TASK STATEMENT
Write every entry out again with no changes, and leave the images behind.

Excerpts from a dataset

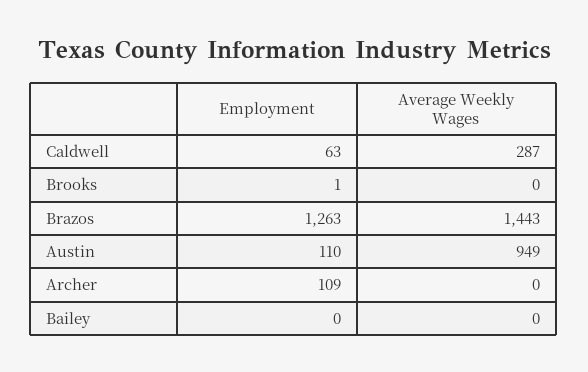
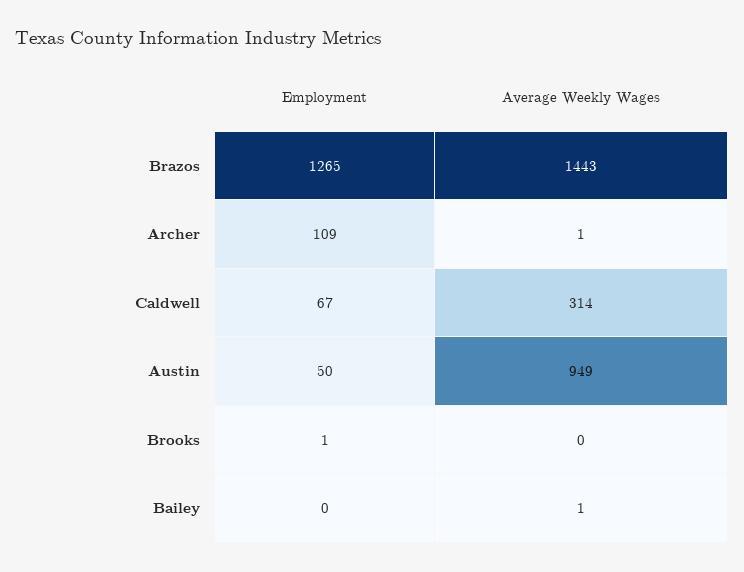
  {
    "Employment": {
-     "Caldwell": 63,
+     "Caldwell": 67,
      "Brooks": 1,
-     "Brazos": 1263,
+     "Brazos": 1265,
-     "Austin": 110,
+     "Austin": 50,
      "Archer": 109,
      "Bailey": 0
    },
    "Average Weekly Wages": {
-     "Caldwell": 287,
+     "Caldwell": 314,
      "Brooks": 0,
      "Brazos": 1443,
      "Austin": 949,
-     "Archer": 0,
+     "Archer": 1,
-     "Bailey": 0
+     "Bailey": 1
    }
  }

THE COMPLETED TASK
  {
    "Employment": {
-     "Caldwell": 63,
+     "Caldwell": 67,
      "Brooks": 1,
-     "Brazos": 1263,
+     "Brazos": 1265,
-     "Austin": 110,
+     "Austin": 50,
      "Archer": 109,
      "Bailey": 0
    },
    "Average Weekly Wages": {
-     "Caldwell": 287,
+     "Caldwell": 314,
      "Brooks": 0,
      "Brazos": 1443,
      "Austin": 949,
-     "Archer": 0,
+     "Archer": 1,
-     "Bailey": 0
+     "Bailey": 1
    }
  }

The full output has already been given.